[Start of section]

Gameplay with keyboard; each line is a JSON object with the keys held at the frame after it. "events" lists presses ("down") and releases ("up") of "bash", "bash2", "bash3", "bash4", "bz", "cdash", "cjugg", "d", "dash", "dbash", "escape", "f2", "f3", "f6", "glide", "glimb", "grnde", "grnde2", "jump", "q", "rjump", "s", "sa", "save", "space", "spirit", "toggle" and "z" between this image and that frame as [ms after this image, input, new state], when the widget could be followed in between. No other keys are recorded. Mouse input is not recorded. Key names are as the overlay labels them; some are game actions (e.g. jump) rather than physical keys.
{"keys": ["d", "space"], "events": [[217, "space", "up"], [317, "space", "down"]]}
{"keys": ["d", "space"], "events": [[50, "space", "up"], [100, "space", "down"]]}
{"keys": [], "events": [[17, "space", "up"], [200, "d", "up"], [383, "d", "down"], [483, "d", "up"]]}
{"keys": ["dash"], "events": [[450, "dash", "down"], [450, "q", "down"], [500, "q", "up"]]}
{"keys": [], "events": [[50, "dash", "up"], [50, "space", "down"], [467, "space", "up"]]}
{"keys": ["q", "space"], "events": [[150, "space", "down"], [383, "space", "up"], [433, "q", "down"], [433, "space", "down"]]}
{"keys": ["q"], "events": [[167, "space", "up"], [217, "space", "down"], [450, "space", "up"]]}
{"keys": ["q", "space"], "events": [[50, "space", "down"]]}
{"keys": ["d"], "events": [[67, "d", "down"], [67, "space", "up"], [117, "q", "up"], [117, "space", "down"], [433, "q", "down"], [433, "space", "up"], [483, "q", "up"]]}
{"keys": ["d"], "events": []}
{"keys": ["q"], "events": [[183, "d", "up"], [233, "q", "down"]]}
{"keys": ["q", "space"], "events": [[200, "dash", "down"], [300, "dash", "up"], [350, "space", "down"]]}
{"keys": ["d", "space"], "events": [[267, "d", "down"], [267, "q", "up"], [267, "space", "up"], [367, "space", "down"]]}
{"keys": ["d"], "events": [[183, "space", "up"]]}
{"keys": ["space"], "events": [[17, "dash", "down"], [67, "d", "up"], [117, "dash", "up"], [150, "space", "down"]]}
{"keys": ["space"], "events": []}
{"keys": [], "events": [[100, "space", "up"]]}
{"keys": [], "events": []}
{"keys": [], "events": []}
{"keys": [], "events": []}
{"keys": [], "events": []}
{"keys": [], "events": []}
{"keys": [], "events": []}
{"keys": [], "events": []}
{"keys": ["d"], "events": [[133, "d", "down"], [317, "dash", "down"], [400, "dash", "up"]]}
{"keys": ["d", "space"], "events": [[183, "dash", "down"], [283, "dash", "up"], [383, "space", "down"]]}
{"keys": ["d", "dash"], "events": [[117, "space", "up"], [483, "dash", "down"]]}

[End of section]

Down to the last line, give the records again exactly.

Task response>
Gameplay with keyboard; each line is a JSON object with the keys held at the frame after it. "events" lists presses ("down") and releases ("up") of "bash", "bash2", "bash3", "bash4", "bz", "cdash", "cjugg", "d", "dash", "dbash", "escape", "f2", "f3", "f6", "glide", "glimb", "grnde", "grnde2", "jump", "q", "rjump", "s", "sa", "save", "space", "spirit", "toggle" and "z" between this image and that frame as [ms after this image, input, new state], when the widget could be followed in between. No other keys are recorded. Mouse input is not recorded. Key names are as the overlay labels them; some are game actions (e.g. jump) rather than physical keys.
{"keys": ["d", "space"], "events": [[217, "space", "up"], [317, "space", "down"]]}
{"keys": ["d", "space"], "events": [[50, "space", "up"], [100, "space", "down"]]}
{"keys": [], "events": [[17, "space", "up"], [200, "d", "up"], [383, "d", "down"], [483, "d", "up"]]}
{"keys": ["dash"], "events": [[450, "dash", "down"], [450, "q", "down"], [500, "q", "up"]]}
{"keys": [], "events": [[50, "dash", "up"], [50, "space", "down"], [467, "space", "up"]]}
{"keys": ["q", "space"], "events": [[150, "space", "down"], [383, "space", "up"], [433, "q", "down"], [433, "space", "down"]]}
{"keys": ["q"], "events": [[167, "space", "up"], [217, "space", "down"], [450, "space", "up"]]}
{"keys": ["q", "space"], "events": [[50, "space", "down"]]}
{"keys": ["d"], "events": [[67, "d", "down"], [67, "space", "up"], [117, "q", "up"], [117, "space", "down"], [433, "q", "down"], [433, "space", "up"], [483, "q", "up"]]}
{"keys": ["d"], "events": []}
{"keys": ["q"], "events": [[183, "d", "up"], [233, "q", "down"]]}
{"keys": ["q", "space"], "events": [[200, "dash", "down"], [300, "dash", "up"], [350, "space", "down"]]}
{"keys": ["d", "space"], "events": [[267, "d", "down"], [267, "q", "up"], [267, "space", "up"], [367, "space", "down"]]}
{"keys": ["d"], "events": [[183, "space", "up"]]}
{"keys": ["space"], "events": [[17, "dash", "down"], [67, "d", "up"], [117, "dash", "up"], [150, "space", "down"]]}
{"keys": ["space"], "events": []}
{"keys": [], "events": [[100, "space", "up"]]}
{"keys": [], "events": []}
{"keys": [], "events": []}
{"keys": [], "events": []}
{"keys": [], "events": []}
{"keys": [], "events": []}
{"keys": [], "events": []}
{"keys": [], "events": []}
{"keys": ["d"], "events": [[133, "d", "down"], [317, "dash", "down"], [400, "dash", "up"]]}
{"keys": ["d", "space"], "events": [[183, "dash", "down"], [283, "dash", "up"], [383, "space", "down"]]}
{"keys": ["d", "dash"], "events": [[117, "space", "up"], [483, "dash", "down"]]}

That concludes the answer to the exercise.